▸ **The problem**
An exact transcription of the entries is required, with no images included.

(Saved data entries)
▼▼▼

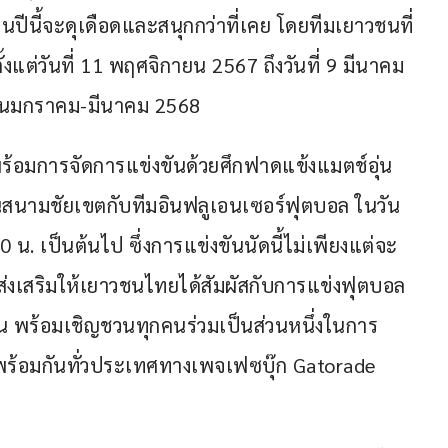
นปีนี้จะดุเดือดและสนุกกว่าที่เคย โดยทีมเยาวชนที่
งแต่วันที่ 11 พฤศจิกายน 2567 ถึงวันที่ 9 มีนาคม 
ดือนมกราคม-มีนาคม 2568
พร้อมการจัดการแข่งขันด้วยศึกฟาดแข้งแมตช์อุ่น
ยนสนามชัยเขตกับทีมอินฟลูเอนเซอร์ฟุตบอล ในวัน
น. เป็นต้นไป ซึ่งการแข่งขันนัดนี้ไม่เพียงแต่จะ
ยส่งเสริมให้เยาวชนไทยได้สัมผัสกับการแข่งฟุตบอล
น พร้อมเชิญชวนทุกคนร่วมเป็นส่วนหนึ่งในการ
้อมกันทั่วประเทศทางเพจเฟซบุ๊ก Gatorade 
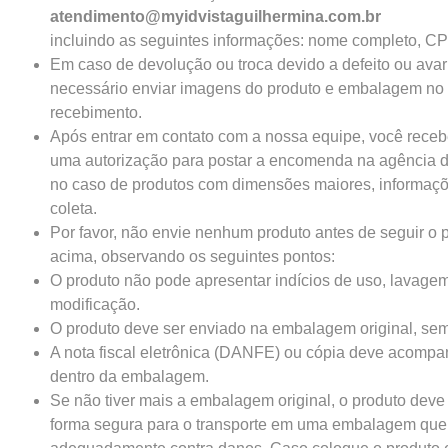
atendimento@myidvistaguilhermina.com.br
incluindo as seguintes informações: nome completo, CP
Em caso de devolução ou troca devido a defeito ou avar
necessário enviar imagens do produto e embalagem no 
recebimento.
Após entrar em contato com a nossa equipe, você recebe
uma autorização para postar a encomenda na agência d
no caso de produtos com dimensões maiores, informaçõ
coleta.
Por favor, não envie nenhum produto antes de seguir o
acima, observando os seguintes pontos:
O produto não pode apresentar indícios de uso, lavage
modificação.
O produto deve ser enviado na embalagem original, se
A nota fiscal eletrônica (DANFE) ou cópia deve acompa
dentro da embalagem.
Se não tiver mais a embalagem original, o produto deve
forma segura para o transporte em uma embalagem que 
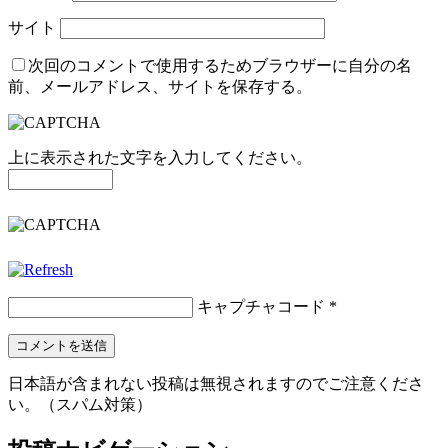
サイト
次回のコメントで使用するためブラウザーに自分の名
前、メールアドレス、サイトを保存する。
上に表示された文字を入力してください。
キャプチャコード
*
日本語が含まれない投稿は無視されますのでご注意くださ
い。（スパム対策）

▲▲▲

▸ **Written solution**
นปีนี้จะดุเดือดและสนุกกว่าที่เคย โดยทีมเยาวชนที่
งแต่วันที่ 11 พฤศจิกายน 2567 ถึงวันที่ 9 มีนาคม 
ดือนมกราคม-มีนาคม 2568
พร้อมการจัดการแข่งขันด้วยศึกฟาดแข้งแมตช์อุ่น
ยนสนามชัยเขตกับทีมอินฟลูเอนเซอร์ฟุตบอล ในวัน
น. เป็นต้นไป ซึ่งการแข่งขันนัดนี้ไม่เพียงแต่จะ
ยส่งเสริมให้เยาวชนไทยได้สัมผัสกับการแข่งฟุตบอล
น พร้อมเชิญชวนทุกคนร่วมเป็นส่วนหนึ่งในการ
้อมกันทั่วประเทศทางเพจเฟซบุ๊ก Gatorade 
atendimento@myidvistaguilhermina.com.br
incluindo as seguintes informações: nome completo, CP
Em caso de devolução ou troca devido a defeito ou avar
necessário enviar imagens do produto e embalagem no 
recebimento.
Após entrar em contato com a nossa equipe, você recebe
uma autorização para postar a encomenda na agência d
no caso de produtos com dimensões maiores, informaçõ
coleta.
Por favor, não envie nenhum produto antes de seguir o
acima, observando os seguintes pontos:
O produto não pode apresentar indícios de uso, lavage
modificação.
O produto deve ser enviado na embalagem original, se
A nota fiscal eletrônica (DANFE) ou cópia deve acompa
dentro da embalagem.
Se não tiver mais a embalagem original, o produto deve
forma segura para o transporte em uma embalagem que 
サイト
次回のコメントで使用するためブラウザーに自分の名
前、メールアドレス、サイトを保存する。
上に表示された文字を入力してください。
キャプチャコード
*
日本語が含まれない投稿は無視されますのでご注意くださ
い。（スパム対策）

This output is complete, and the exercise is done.